We sometimes have a  requirement to select between two or more expressions  dependant on user selections or some other condition. For example, this chart Expression.

if(vWithCommission=1
 // Calculate with Commision
 ,sum({<CommissionFlag={1}>}
     SalesAmount - SalesAmount * CommissionRate)
 // Calculate without Commission
 ,sum(SalesAmount)
 )

The  if()  will select one or the other sum() expression based on the value of the vWithCommmision variable.  Because a variable is being tested —  not a row value — only one sum() will be chosen for the entire chart.

If performance is important,  this is not a good way to implement the requirement. QlikView does not “short circuit”. Short circuit means to stop evaluating when the condition is true. QlikView will calculate both sums and then return one of those results.

Some people mistakenly believe that putting the above expression in a variable changes the behavior. This is incorrect. The if() evaluation is still done at the chart level and the performance impact remains.

A performant way to solve the requirement is to put each calculation into a separate chart Expression and use the  Conditional property to select the Expression.

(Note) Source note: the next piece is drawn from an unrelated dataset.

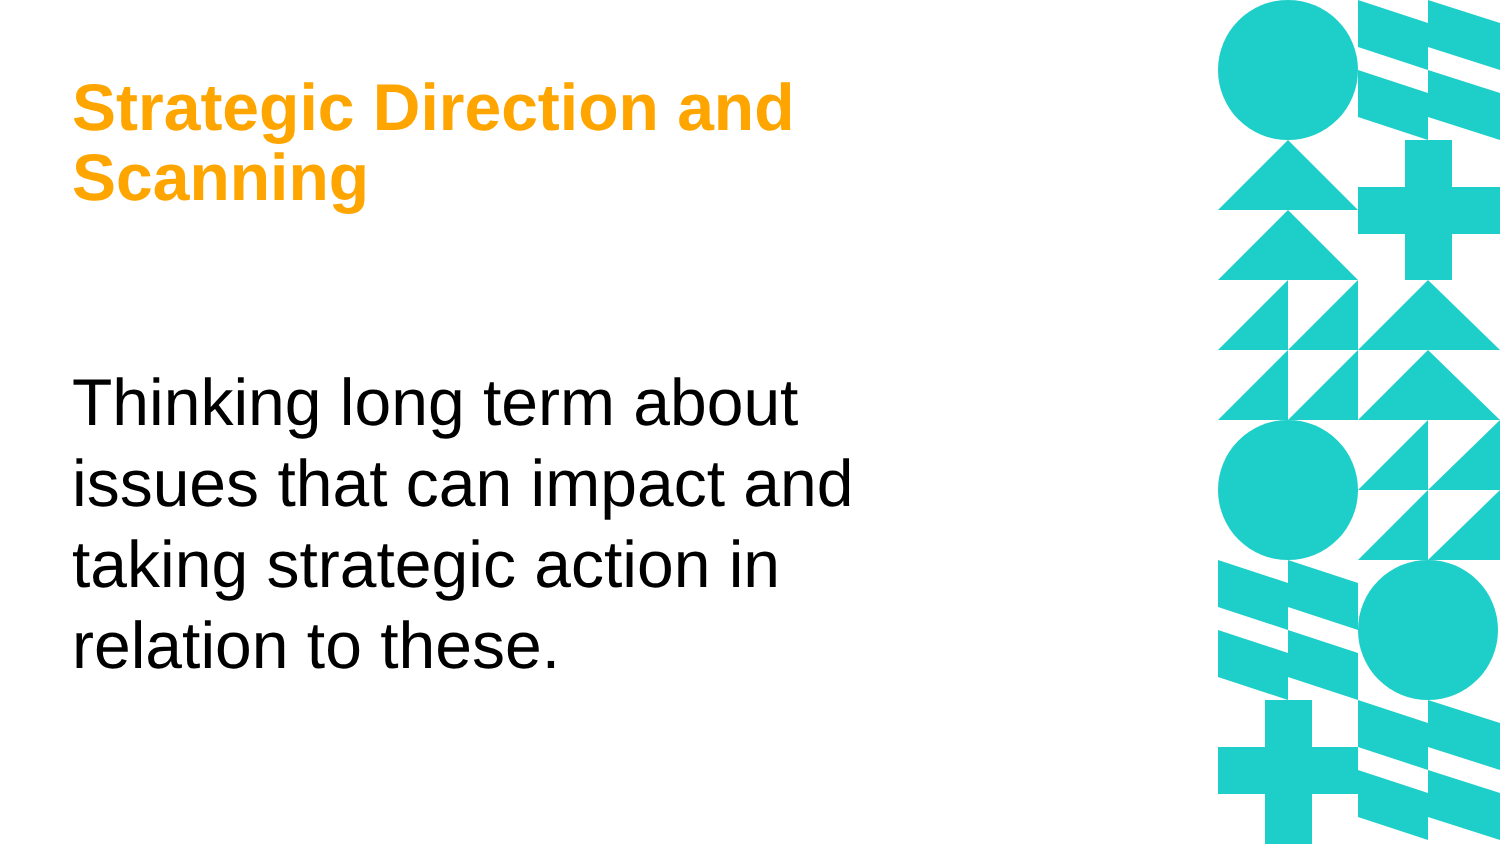Strategic Direction and Scanning
Thinking long term about issues that can impact and taking strategic action in relation to these.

An Expression with  a Conditional evaluating to False will not be calculated or displayed.

There is also the possibility of choosing the calculation in a variable, but you have to follow a few rules.

  1. The variable should return the string representation of the formula. Note the single quotes in the example below.
  2. The variable definition should begin with “=”. This causes the if() to be evaluated only once.
  3. In the chart Expression, reference to the variable should be made with $(). eg  $(vChooseCalc)
=if(vWithCommission=1
    ,'sum({<CommissionFlag={1}>}
        SalesAmount - SalesAmount * CommissionRate)'
    ,'sum(SalesAmount)'
)

-Rob

For more performance tips, join us at the upcoming “Masters Summit for Qlikvew”  in San Francisco May 2015 where Oleg Troyansky presents an always enlightening session on Performance Tuning. Can’t make SF? Check out the other dates and locations on the website.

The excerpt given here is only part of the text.